# Drama, Drama, Drama s'agapo



## sagapo (Dec 9, 2008)

I am moving to Drama later this month. Does anybody have incites on the area?Are any Brits or Americans living there?


----------



## wka (Sep 18, 2009)

Hi... have you been there before? Drama is a quite provincial town. I have spent a fair amount of time in several of the surrounding villages with trips into Drama regularly - my husband has family in the villages. There is not a whole lot to do in Drama and it is a pretty low-key place. What kind of info are you looking for?


----------



## sagapo (Dec 9, 2008)

*Thanks for the reply*



wka said:


> Hi... have you been there before? Drama is a quite provincial town. I have spent a fair amount of time in several of the surrounding villages with trips into Drama regularly - my husband has family in the villages. There is not a whole lot to do in Drama and it is a pretty low-key place. What kind of info are you looking for?

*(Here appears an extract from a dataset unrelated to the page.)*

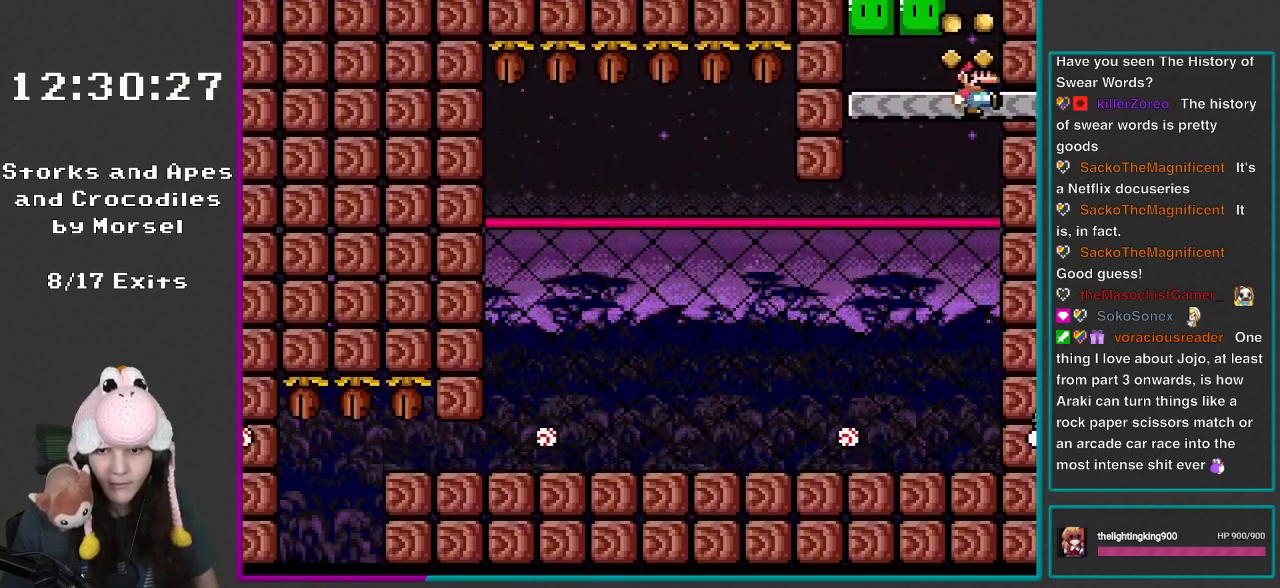
{"buttons": ["Y", "DPAD_LEFT"], "events": [[100, "Y", "down"], [133, "DPAD_RIGHT", "down"], [167, "DPAD_UP", "up"], [200, "DPAD_RIGHT", "up"], [233, "DPAD_LEFT", "down"], [400, "B", "up"]]}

Nope, never been there. The only time I was ever in Greece was for about four days, many years ago when I was 12 years old. I just married a Greek lady from Drama. She is there now and I'll be joining her in a couple of weeks. Low key sounds good to me. When we want more excitement, she has friends in Salonika, Athens, Hania, Mykonos.....

I'm am just really excited about seeing everything there. I've heard through her words how wonderful is her beloved city. The surounding areas are beautiful. Kavala is close. She has an apartment on the beach at Nea Peramos.

Speaking of nearby villages, her parents came from Kalos Agros.

In Piraeus she has some good friends who have her name on a bedroom door (one of 17 bedrooms) where she is always welcome. Theydon't live there full time but there chef does. 

They may have bucks but we don't.

Back to Drama, will I have a language problem. Do you think there might be Gringos living there?

I'm just too curious. I want to know anything and everything. I'll be in Drana on September 21st.


----------



## wka (Sep 18, 2009)

Hi - I really do not think you will find any native English speakers in Drama. It's really provincial! You will find plenty of people who can speak English who are Greek (it's required to be taught in the schools) but actual expats are probably very few! It's not a place that attracts visitors really as there are no "attractions" per se. However, there are a few archaeological sites in the area (Philippi is most notable) and a museum in Drama as well. There are plenty of cafes and restaurants and all that - it's a city, it's just not a city that visitors tend to go to. I think if you are looking for low-key, you'll be fine. And your wife will of course show you everything  Congratulations on your wedding by the way


----------



## yeliana (Sep 10, 2010)

I am on the same boat here, we are planning to move to Drama next year, my husband has family in Kato Nevrokopi, so if you are still in search of an expat... I will be there lol!


----------